Principle:Microsoft Onnxruntime Inference Session Creation
Metadata
| Field | Value |
|---|---|
| Principle Name | Inference_Session_Creation |
| Repository | Microsoft_Onnxruntime |
| Source Repository | https://github.com/microsoft/onnxruntime |
| Domain | ML_Inference, Model_Optimization |
| Last Updated | 2026-02-10 |
| Workflow | Python_Inference_Pipeline |
| Pair | 2 of 6 |
Overview
Creation of a runtime session that loads an ONNX model and prepares it for inference with specified execution providers.
Description
InferenceSession is the primary entry point for running inference with ONNX Runtime.

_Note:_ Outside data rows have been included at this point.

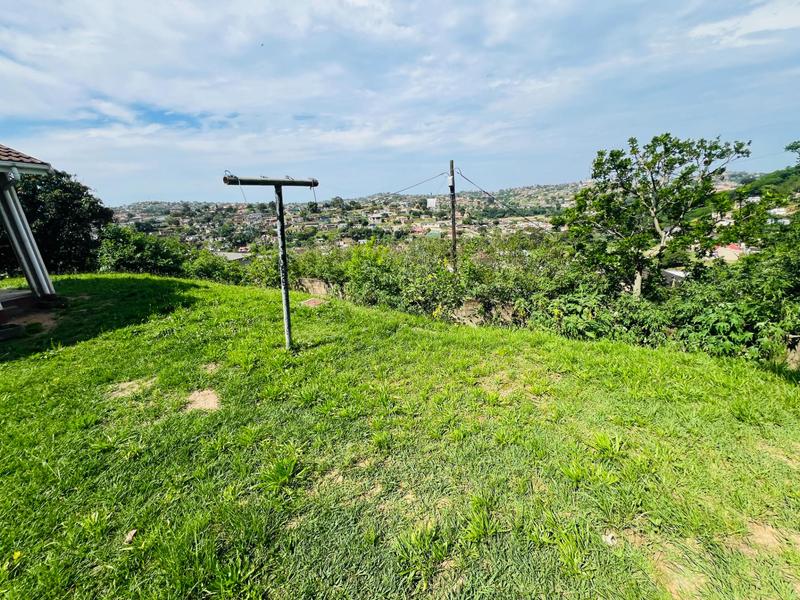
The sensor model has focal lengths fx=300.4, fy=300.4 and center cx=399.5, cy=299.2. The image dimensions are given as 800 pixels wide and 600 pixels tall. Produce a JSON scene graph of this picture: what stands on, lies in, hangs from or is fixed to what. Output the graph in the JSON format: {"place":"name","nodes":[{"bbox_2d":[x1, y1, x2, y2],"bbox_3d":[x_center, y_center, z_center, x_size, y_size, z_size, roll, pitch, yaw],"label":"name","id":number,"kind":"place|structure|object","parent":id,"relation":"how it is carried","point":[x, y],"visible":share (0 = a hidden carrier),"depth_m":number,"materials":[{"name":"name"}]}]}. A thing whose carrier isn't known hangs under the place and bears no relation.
{"place":"outdoors","nodes":[
{"label":"outdoors","id":0,"kind":"place"},
{"bbox_2d":[0,144,59,309],"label":"house","id":1,"kind":"structure","parent":0,"point":[12,194],"depth_m":6.32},
{"bbox_2d":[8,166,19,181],"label":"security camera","id":2,"kind":"object","parent":1,"relation":"attached to","point":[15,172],"visible":0.94,"depth_m":5.55,"materials":[{"name":"white"}]},
{"bbox_2d":[0,144,51,173],"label":"tiled roof","id":3,"kind":"structure","parent":1,"relation":"on","point":[24,160],"depth_m":5.83,"materials":[{"name":"tile"}]},
{"bbox_2d":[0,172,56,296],"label":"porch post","id":4,"kind":"object","parent":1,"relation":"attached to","point":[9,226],"visible":0.92,"depth_m":6.75,"materials":[{"name":"metal"}]},
{"bbox_2d":[214,250,250,262],"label":"building","id":5,"kind":"structure","parent":0,"point":[232,256],"depth_m":25.51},
{"bbox_2d":[296,277,331,295],"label":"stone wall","id":6,"kind":"structure","parent":0,"point":[305,281],"depth_m":11.14,"materials":[{"name":"stone"}]},
{"bbox_2d":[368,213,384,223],"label":"building","id":7,"kind":"structure","parent":0,"point":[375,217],"materials":[{"name":"white paint"}]},
{"bbox_2d":[0,0,799,200],"label":"sky","id":8,"kind":"structure","parent":0,"point":[431,200],"materials":[{"name":"blue"}]},
{"bbox_2d":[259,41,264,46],"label":"bird","id":9,"kind":"object","parent":8,"relation":"in","point":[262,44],"visible":0.96,"depth_m":13.08},
{"bbox_2d":[0,272,799,599],"label":"lawn","id":10,"kind":"structure","parent":0,"point":[257,291],"materials":[{"name":"green plant"}]},
{"bbox_2d":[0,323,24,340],"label":"concrete block","id":11,"kind":"object","parent":10,"relation":"on","point":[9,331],"visible":0.99,"depth_m":4.98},
{"bbox_2d":[12,550,21,560],"bbox_3d":[-2.366,1.578,1.849,0.070,0.060,0.075,8,19,27],"label":"yellow flower","id":12,"kind":"object","parent":10,"relation":"on","point":[17,553],"visible":0.94,"depth_m":1.85,"materials":[{"name":"yellow plant"}]},
{"bbox_2d":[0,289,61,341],"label":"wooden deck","id":13,"kind":"structure","parent":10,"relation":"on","point":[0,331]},
{"bbox_2d":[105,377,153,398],"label":"dirt patch","id":14,"kind":"object","parent":10,"relation":"in","point":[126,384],"visible":0.79,"depth_m":3.55,"materials":[{"name":"beige soil"}]},
{"bbox_2d":[124,529,136,543],"bbox_3d":[-1.749,1.528,1.953,0.088,0.041,0.086,13,22,39],"label":"dry leaf","id":15,"kind":"object","parent":10,"relation":"on","point":[131,533],"visible":0.94,"depth_m":1.94,"materials":[{"name":"beige plant"}]},
{"bbox_2d":[184,389,220,411],"bbox_3d":[-2.206,1.122,3.374,0.469,0.054,0.533,0,17,3],"label":"dirt patch","id":16,"kind":"object","parent":10,"relation":"in","point":[201,402],"visible":0.83,"depth_m":3.33,"materials":[{"name":"brown soil"}]},
{"bbox_2d":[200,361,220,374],"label":"dirt patch","id":17,"kind":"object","parent":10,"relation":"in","point":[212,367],"visible":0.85,"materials":[{"name":"beige soil"}]},
{"bbox_2d":[221,172,320,351],"bbox_3d":[-1.821,-0.385,4.424,1.101,2.864,0.559,0,17,3],"label":"clothesline pole","id":18,"kind":"object","parent":10,"relation":"on","point":[284,268],"visible":0.97,"depth_m":4.34,"materials":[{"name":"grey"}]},
{"bbox_2d":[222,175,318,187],"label":"crossarm","id":19,"kind":"object","parent":18,"relation":"attached to","point":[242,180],"visible":0.94,"depth_m":3.95,"materials":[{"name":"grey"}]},
{"bbox_2d":[258,456,298,492],"bbox_3d":[-0.962,1.384,2.410,0.464,0.216,0.522,0,17,3],"label":"grass tuft","id":20,"kind":"object","parent":10,"relation":"on","point":[279,469],"visible":0.81,"depth_m":2.40,"materials":[{"name":"green plant"}]},
{"bbox_2d":[300,297,326,307],"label":"dirt patch","id":21,"kind":"object","parent":10,"relation":"in","point":[310,303],"visible":0.84,"depth_m":7.63,"materials":[{"name":"brown soil"}]},
{"bbox_2d":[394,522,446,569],"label":"grass tuft","id":22,"kind":"object","parent":10,"relation":"on","point":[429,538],"visible":0.9,"depth_m":1.86,"materials":[{"name":"green plant"}]},
{"bbox_2d":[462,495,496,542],"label":"grass tuft","id":23,"kind":"object","parent":10,"relation":"on","point":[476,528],"visible":0.87,"depth_m":1.98,"materials":[{"name":"green plant"}]},
{"bbox_2d":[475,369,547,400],"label":"dirt patch","id":24,"kind":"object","parent":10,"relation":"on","point":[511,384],"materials":[{"name":"beige soil"}]},
{"bbox_2d":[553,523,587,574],"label":"grass tuft","id":25,"kind":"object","parent":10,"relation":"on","point":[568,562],"visible":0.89,"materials":[{"name":"green plant"}]},
{"bbox_2d":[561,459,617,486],"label":"grass tuft","id":26,"kind":"object","parent":10,"relation":"on","point":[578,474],"visible":0.87,"depth_m":2.40,"materials":[{"name":"green plant"}]},
{"bbox_2d":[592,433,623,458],"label":"grass tuft","id":27,"kind":"object","parent":10,"relation":"on","point":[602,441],"visible":0.84,"depth_m":2.71,"materials":[{"name":"green plant"}]},
{"bbox_2d":[601,532,616,545],"bbox_3d":[1.323,1.506,1.904,0.096,0.038,0.104,0,17,3],"label":"stone","id":28,"kind":"object","parent":10,"relation":"on","point":[608,538],"visible":0.9,"depth_m":1.89,"materials":[{"name":"white"}]},
{"bbox_2d":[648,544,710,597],"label":"dirt patch","id":29,"kind":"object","parent":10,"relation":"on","point":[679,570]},
{"bbox_2d":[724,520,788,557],"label":"dirt patch","id":30,"kind":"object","parent":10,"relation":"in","point":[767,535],"visible":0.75,"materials":[{"name":"beige soil"}]},
{"bbox_2d":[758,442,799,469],"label":"dirt patch","id":31,"kind":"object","parent":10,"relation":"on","point":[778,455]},
{"bbox_2d":[426,197,437,208],"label":"building","id":32,"kind":"structure","parent":0,"point":[429,200],"depth_m":33.59,"materials":[{"name":"white"}]},
{"bbox_2d":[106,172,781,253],"label":"hill","id":33,"kind":"structure","parent":0,"point":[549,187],"materials":[{"name":"green plant"}]},
{"bbox_2d":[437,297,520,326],"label":"stone wall","id":34,"kind":"structure","parent":0,"point":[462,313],"depth_m":8.38,"materials":[{"name":"stone"}]},
{"bbox_2d":[660,268,687,285],"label":"house","id":35,"kind":"structure","parent":0,"point":[671,273],"depth_m":11.23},
{"bbox_2d":[711,242,748,261],"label":"building","id":36,"kind":"structure","parent":0,"point":[732,246],"depth_m":16.46,"materials":[{"name":"pink"}]},
{"bbox_2d":[727,143,799,207],"label":"hill","id":37,"kind":"structure","parent":0,"point":[784,175],"materials":[{"name":"green plant"}]},
{"bbox_2d":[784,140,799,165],"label":"tree","id":38,"kind":"object","parent":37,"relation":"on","point":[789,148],"visible":0.99,"depth_m":22.10,"materials":[{"name":"green plant"}]},
{"bbox_2d":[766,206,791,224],"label":"house","id":39,"kind":"structure","parent":0,"point":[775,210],"depth_m":14.77,"materials":[{"name":"white paint"}]},
{"bbox_2d":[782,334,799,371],"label":"stone wall","id":40,"kind":"structure","parent":0,"point":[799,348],"depth_m":5.11,"materials":[{"name":"stone"}]},
{"label":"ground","id":41,"kind":"structure","parent":0},
{"bbox_2d":[6,168,109,274],"bbox_3d":[-14.750,-2.743,12.681,5.163,5.606,4.923,0,17,3],"label":"tree","id":42,"kind":"object","parent":41,"relation":"on","point":[58,173],"visible":0.73,"depth_m":12.01,"materials":[{"name":"green plant"}]},
{"bbox_2d":[95,225,192,275],"bbox_3d":[-11.854,-1.842,14.094,4.186,3.176,4.065,0,17,3],"label":"shrub","id":43,"kind":"object","parent":41,"relation":"on","point":[125,256],"visible":0.72,"depth_m":13.34,"materials":[{"name":"green plant"}]},
{"bbox_2d":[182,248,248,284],"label":"shrub","id":44,"kind":"object","parent":41,"relation":"on","point":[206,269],"visible":0.61,"depth_m":14.15,"materials":[{"name":"green plant"}]},
{"bbox_2d":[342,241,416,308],"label":"shrub","id":45,"kind":"object","parent":41,"relation":"on","point":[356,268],"visible":0.69,"depth_m":10.32,"materials":[{"name":"green plant"}]},
{"bbox_2d":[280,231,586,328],"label":"hedge","id":46,"kind":"object","parent":41,"relation":"on","point":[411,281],"visible":0.6,"depth_m":9.66,"materials":[{"name":"green plant"}]},
{"bbox_2d":[448,160,457,271],"bbox_3d":[2.007,-2.140,11.557,0.302,6.177,0.430,0,17,3],"label":"utility pole","id":47,"kind":"object","parent":41,"relation":"on","point":[453,219],"visible":0.77,"depth_m":11.20,"materials":[{"name":"brown wood"}]},
{"bbox_2d":[383,171,447,195],"bbox_3d":[0.358,-5.689,14.802,1.065,1.575,5.175,-7,18,-18],"label":"power line","id":48,"kind":"object","parent":47,"relation":"attached to","point":[393,194],"visible":0.78,"depth_m":14.01,"materials":[{"name":"plastic"}]},
{"bbox_2d":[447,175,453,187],"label":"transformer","id":49,"kind":"object","parent":47,"relation":"attached to","point":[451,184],"visible":0.9,"depth_m":10.38,"materials":[{"name":"white metal"}]},
{"bbox_2d":[454,170,547,220],"bbox_3d":[4.586,-4.438,12.914,2.503,2.187,3.383,0,17,3],"label":"power line","id":50,"kind":"object","parent":47,"relation":"attached to","point":[486,192],"visible":0.9,"depth_m":12.88,"materials":[{"name":"plastic"}]},
{"bbox_2d":[555,131,752,298],"bbox_3d":[6.885,-1.706,8.868,4.588,5.869,4.156,0,17,3],"label":"tree","id":51,"kind":"object","parent":41,"relation":"on","point":[653,195],"visible":0.99,"depth_m":8.04,"materials":[{"name":"green plant"}]},
{"bbox_2d":[680,198,799,364],"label":"shrub","id":52,"kind":"object","parent":41,"relation":"on","point":[797,291],"visible":0.82,"depth_m":5.95,"materials":[{"name":"green plant"}]}
]}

It loads an ONNX model, applies graph optimizations, selects execution providers, and prepares the model for efficient execution. The session manages the lifecycle of the model from loading through graph optimization, memory planning, and operator kernel selection.
The InferenceSession constructor accepts:
- model_path (str or bytes) -- Path to an ONNX model file, or a serialized ONNX model as bytes.

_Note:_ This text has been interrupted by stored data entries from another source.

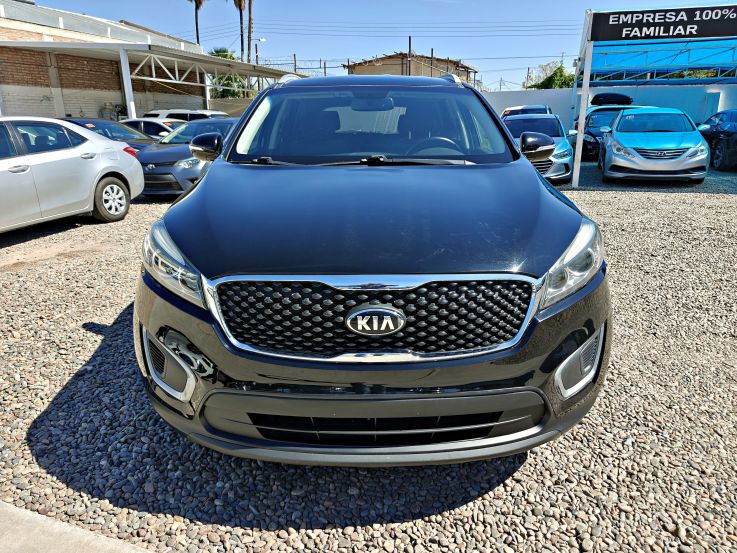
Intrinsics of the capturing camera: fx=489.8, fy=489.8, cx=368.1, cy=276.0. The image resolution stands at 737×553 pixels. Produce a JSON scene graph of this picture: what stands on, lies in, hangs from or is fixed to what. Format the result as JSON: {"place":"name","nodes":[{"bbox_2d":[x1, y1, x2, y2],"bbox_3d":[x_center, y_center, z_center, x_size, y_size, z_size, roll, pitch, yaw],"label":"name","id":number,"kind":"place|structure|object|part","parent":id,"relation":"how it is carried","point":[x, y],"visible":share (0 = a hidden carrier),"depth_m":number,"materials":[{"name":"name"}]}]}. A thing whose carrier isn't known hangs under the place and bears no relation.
{"place":"outdoors","nodes":[
{"label":"outdoors","id":0,"kind":"place"},
{"bbox_2d":[0,501,154,552],"label":"concrete pavement","id":1,"kind":"structure","parent":0,"point":[31,515],"materials":[{"name":"grey concrete"}]},
{"bbox_2d":[0,1,214,120],"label":"brick building","id":2,"kind":"structure","parent":0,"point":[102,98],"depth_m":18.78,"materials":[{"name":"brick"}]},
{"bbox_2d":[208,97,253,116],"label":"concrete wall","id":3,"kind":"structure","parent":0,"point":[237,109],"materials":[{"name":"concrete"}]},
{"bbox_2d":[0,160,736,552],"label":"gravel lot","id":4,"kind":"structure","parent":0,"point":[96,341],"materials":[{"name":"grey gravel"}]},
{"bbox_2d":[0,117,143,232],"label":"silver sedan","id":5,"kind":"object","parent":4,"relation":"on","point":[72,149],"visible":1,"depth_m":6.65,"materials":[{"name":"metal"}]},
{"label":"wheel","id":6,"kind":"part","parent":5,"relation":"part of","materials":[{"name":"silver metal"}]},
{"bbox_2d":[57,117,159,149],"bbox_3d":[-6.116,-2.830,11.016,4.681,1.440,1.842,3,19,11],"label":"dark car","id":7,"kind":"object","parent":4,"relation":"on","point":[102,124],"visible":0.17,"depth_m":10.71,"materials":[{"name":"blue metal"}]},
{"bbox_2d":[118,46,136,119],"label":"canopy post","id":8,"kind":"object","parent":4,"relation":"on","point":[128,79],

- sess_options (SessionOptions, optional) -- A configured SessionOptions object controlling optimization and profiling behavior.
- providers (list[str], optional) -- An ordered list of execution providers to use. ONNX Runtime will attempt to place each operator on the first provider that supports it, falling back to subsequent providers in list order.
The API is imported from onnxruntime.capi.onnxruntime_inference_collection at onnxruntime/__init__.py:L82.
Theoretical Basis
The session encapsulates several critical phases of model preparation:
- Model Loading -- The ONNX protobuf is deserialized and the computational graph is constructed in memory.
- Graph Optimization -- Based on the configured optimization level, transformation passes are applied to the graph (constant folding, operator fusion, layout optimization).
- Execution Provider Selection -- Each node in the graph is assigned to an execution provider (CPU, CUDA, TensorRT, etc.) based on operator support and provider priority.
- Memory Planning -- Memory allocation patterns are computed to minimize peak memory usage and enable buffer reuse.
- Kernel Selection -- For each node, the appropriate operator kernel implementation is selected based on the assigned execution provider and data types.
The execution provider list follows a priority-based fallback model. Providers listed first have highest priority. If a provider cannot handle a particular operator, the next provider in the list is tried. CPUExecutionProvider is typically listed last as a universal fallback.
Usage
InferenceSession is created after configuring SessionOptions (or with default options):
import onnxruntime as rt
# Basic usage with default options
sess = rt.InferenceSession("model.onnx", providers=rt.get_available_providers())
# With explicit options and provider selection
options = rt.SessionOptions()
sess = rt.InferenceSession(
"model.onnx",
options,
providers=['CUDAExecutionProvider', 'CPUExecutionProvider']
)